National Qualification in Personal Training, Health Studies, Neuromuscular Therapist, Diploma in Sports Massage, Sports Nutrition and Performance, Qualified Yoga Teacher – Vinyasa, Ashtanga (RYT), Pilates Teacher, Boxercise/Kick Boxercise Instructor, Spin Instructor, Ballet Workout, Step Instructor, Freemotion Functional Training Instructor and Teacher Trainer, Whole-Body-Vibration Teacher Trainer, Hydrorider (aqua cycling) Teacher Trainer, Fitwall Trainer and Suspension Workout Trainer.
I have over 2000 hours of experience teaching group exercise and one-on-one.
My Yoga Journey
Yoga has been a long term affair in my life. It is not just a daily practice, but also a way of life. I was already Vegetarian a long time before Yoga entered my life, but it was Yoga and the contemplations of Yamas and Niyamas that turned me full on Vegan. Ahimsa, all the way the baby!

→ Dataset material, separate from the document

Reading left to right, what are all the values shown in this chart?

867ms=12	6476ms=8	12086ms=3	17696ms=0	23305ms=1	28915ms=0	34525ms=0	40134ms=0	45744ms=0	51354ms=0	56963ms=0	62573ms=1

My personal practice includes various styles such as, Ashtanga, Vini, Yin and Forrest Yoga, but I personally teach mainly Vinyasa. We tend to attract, and keep, the students who want to practice yoga the way we do. For me it was the physical practice that attracted me to Yoga at first. With my background in sports, kinetics and anatomy, I teach a dynamic well-aligned, safe and well articulated Vinyasa “power” flow combined with intelligent sequencing and mindful movement. But don’t be fooled thinking this is only a physical practice, slowly but surely just as it did for me; shift happens.
But whatever type of activity I teach, the end goal remains the same – To help people achieve a better quality of life.

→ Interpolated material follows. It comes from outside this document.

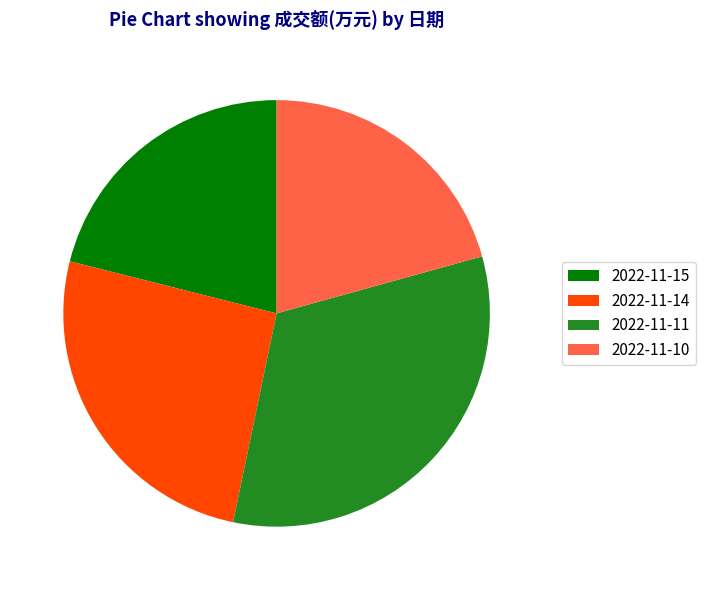

Is it true that 2022-11-15 is 21% of the pie?

True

I don’t believe in the one-size-fits-all methodology for anything in life and especially for training. We have much more control over our physique and body type than is accredited to us. Are you just lifting weights, or are you aiming to achieve a specific physique? If you want to look like a runner, you have to train like a runner. If your aspirations are long lean muscles of a dancer, then you need to simulate the movement patterns of a dancer. If you want to get big, train, eat and live like a bodybuilder. Body engineering is the key. The good news is, that clever programming can expediate the results dramatically so thankfully, you won’t have to dance for 15 years before you look like a dancer.

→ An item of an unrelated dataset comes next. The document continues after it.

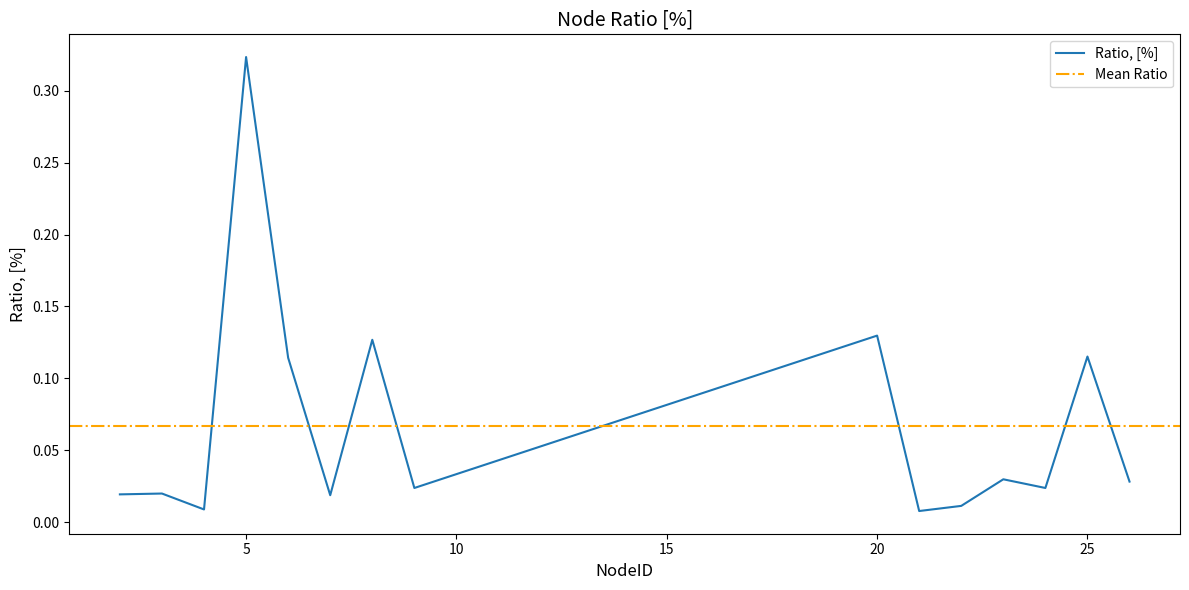

What is the difference between the second highest and minimum values?

0.1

My personal physical aspiration is to be a well rounded athlete – strong, fast, agile and flexible. But most of all to remain healthy, strong and fit for everyday living. And that is where my main interest lies in when it comes to teaching and Personal Training. To help people achieve a better quality of life. To be able to walk, twist, turn, lift in everyday life situations, pain free and as effortlessly as possible. We are given only one body – and modern living has strayed us away from its proper usage. We don’t need to learn, we simply need to unlearn.
I always ask my clients what kind of physique they are hoping to achieve with their training. Of course the person’s metabolic type and morphology has to be taken into account. But if you want a specific look or a specific athletic ability whether is be speed, flexibility or power – you are going to need a functional program towards that specific goal.
Genes are blueprints, not outcomes. What truly shapes us is our environment, our habits and what we believe of ourselves.